Only the pictures are to be left out; please reproduce everything else in the data exactly.
##### Data for this exercise #####
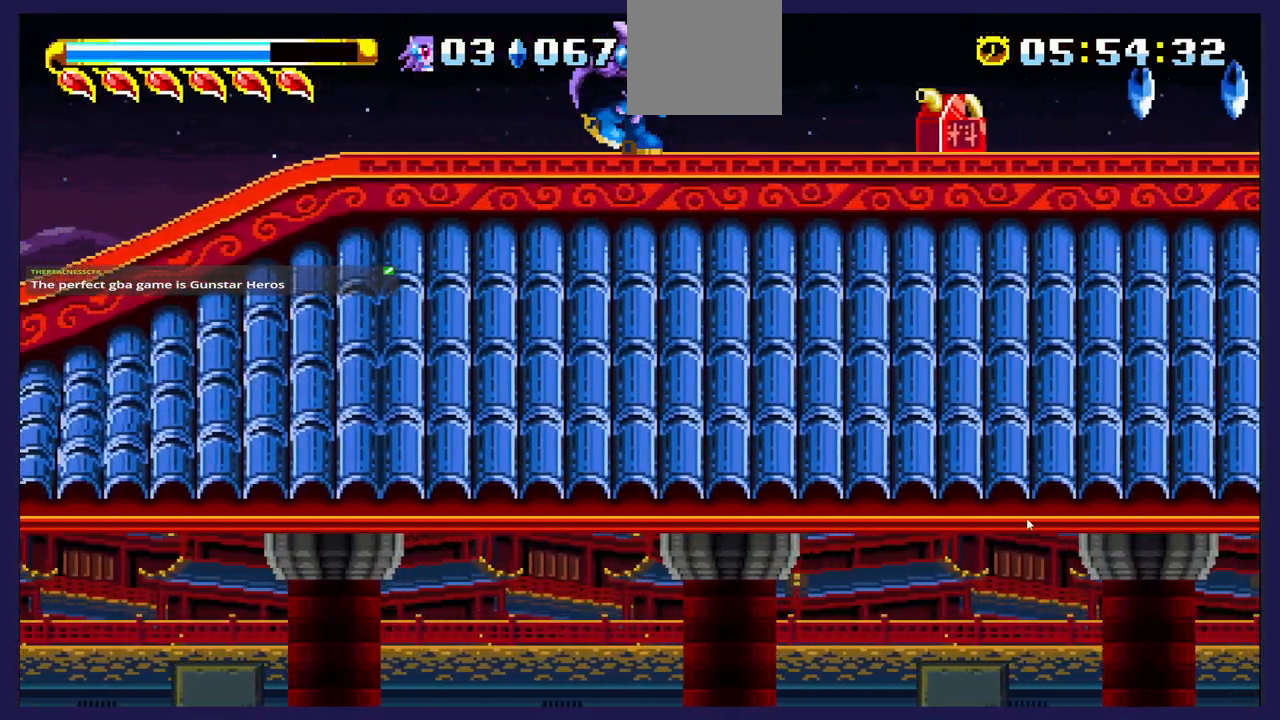
{"buttons": ["DPAD_RIGHT"], "left_stick": "center", "right_stick": "center", "events": [[300, "DPAD_RIGHT", "down"]]}
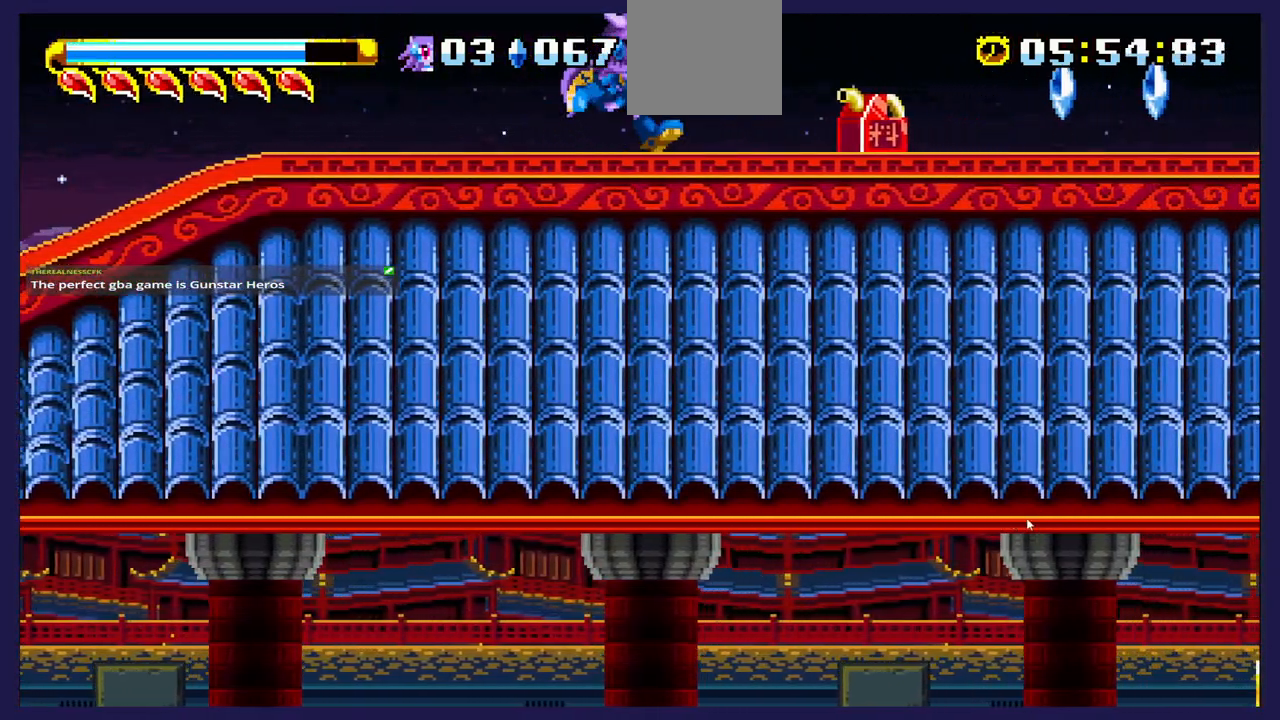
{"buttons": [], "left_stick": "center", "right_stick": "center", "events": [[233, "DPAD_RIGHT", "up"], [283, "X", "down"], [417, "X", "up"]]}
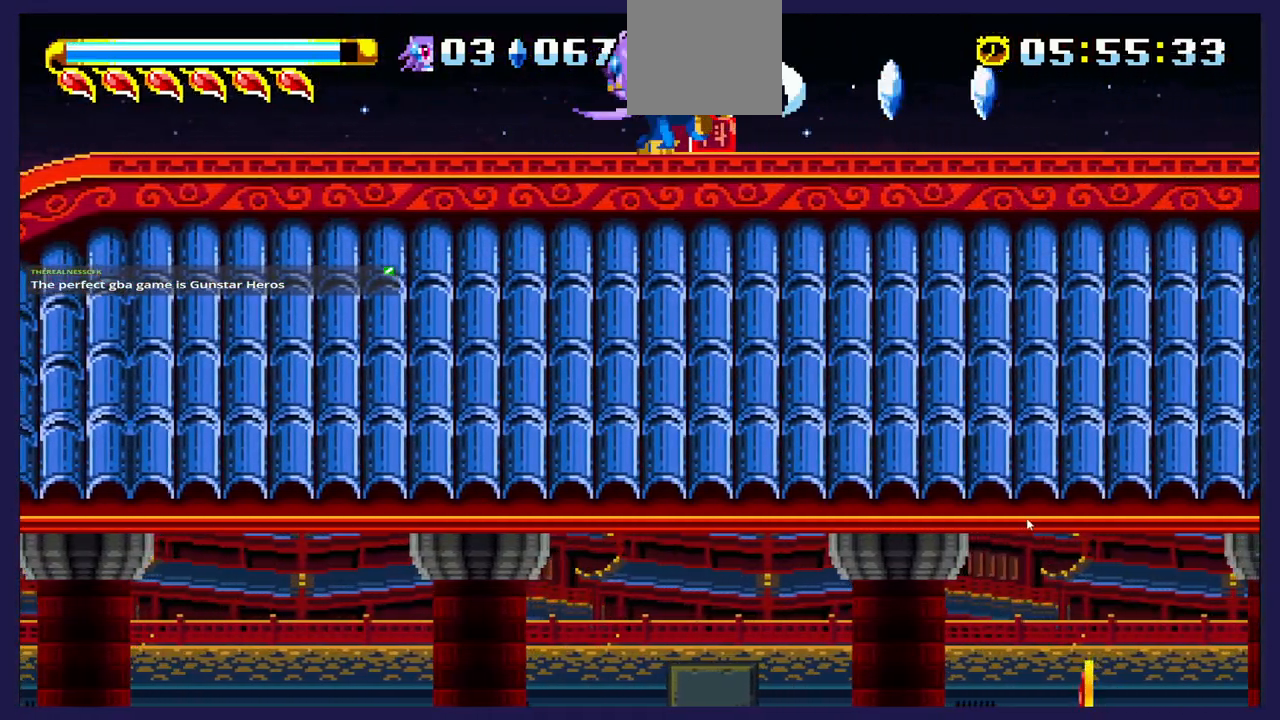
{"buttons": ["DPAD_RIGHT"], "left_stick": "center", "right_stick": "center", "events": [[183, "X", "down"], [317, "X", "up"], [483, "DPAD_RIGHT", "down"]]}
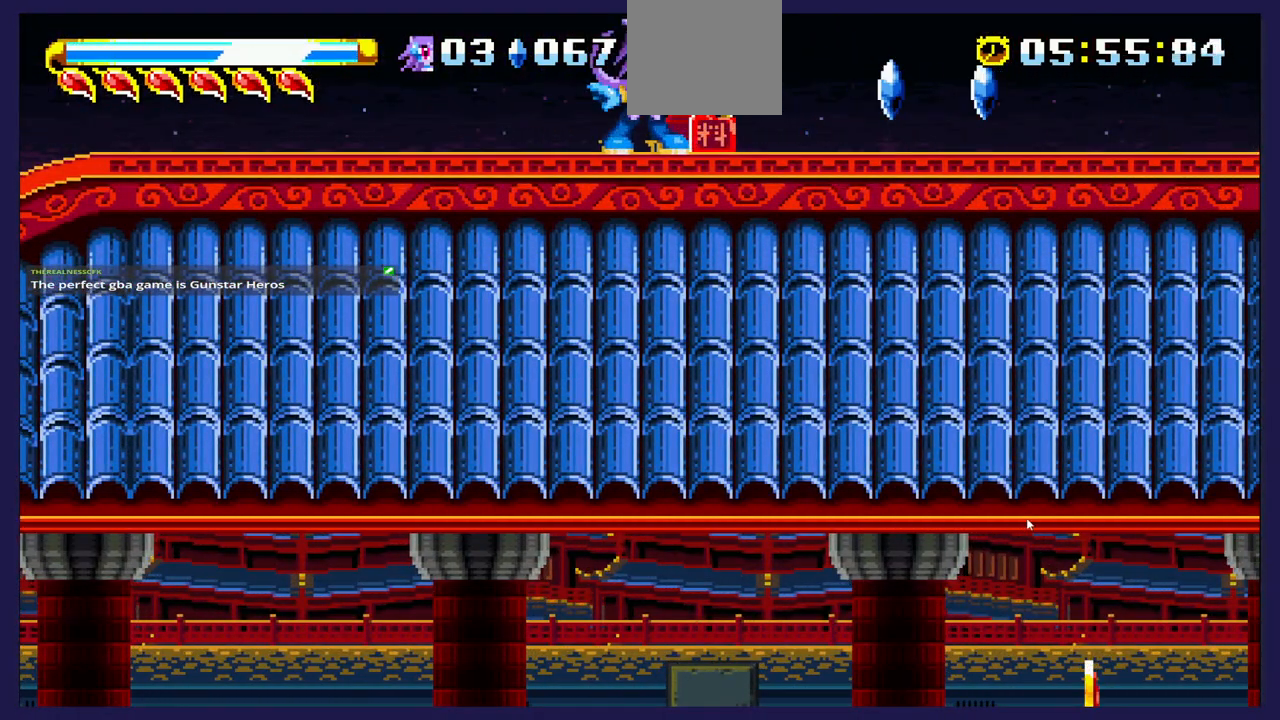
{"buttons": ["DPAD_RIGHT"], "left_stick": "center", "right_stick": "center", "events": []}
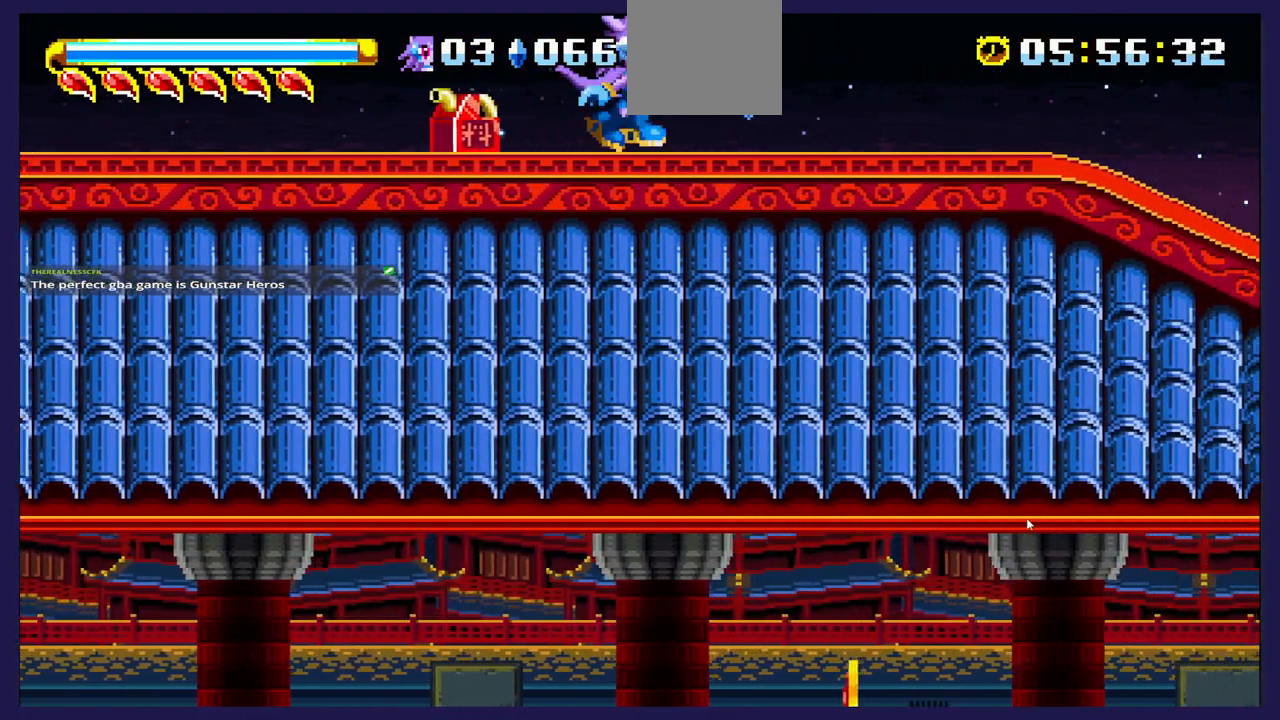
{"buttons": ["DPAD_DOWN"], "left_stick": "center", "right_stick": "center", "events": [[50, "DPAD_RIGHT", "up"], [133, "DPAD_LEFT", "down"], [417, "DPAD_LEFT", "up"], [500, "DPAD_DOWN", "down"]]}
#####
◆ Answer
{"buttons": ["DPAD_RIGHT"], "left_stick": "center", "right_stick": "center", "events": [[300, "DPAD_RIGHT", "down"]]}
{"buttons": [], "left_stick": "center", "right_stick": "center", "events": [[233, "DPAD_RIGHT", "up"], [283, "X", "down"], [417, "X", "up"]]}
{"buttons": ["DPAD_RIGHT"], "left_stick": "center", "right_stick": "center", "events": [[183, "X", "down"], [317, "X", "up"], [483, "DPAD_RIGHT", "down"]]}
{"buttons": ["DPAD_RIGHT"], "left_stick": "center", "right_stick": "center", "events": []}
{"buttons": ["DPAD_DOWN"], "left_stick": "center", "right_stick": "center", "events": [[50, "DPAD_RIGHT", "up"], [133, "DPAD_LEFT", "down"], [417, "DPAD_LEFT", "up"], [500, "DPAD_DOWN", "down"]]}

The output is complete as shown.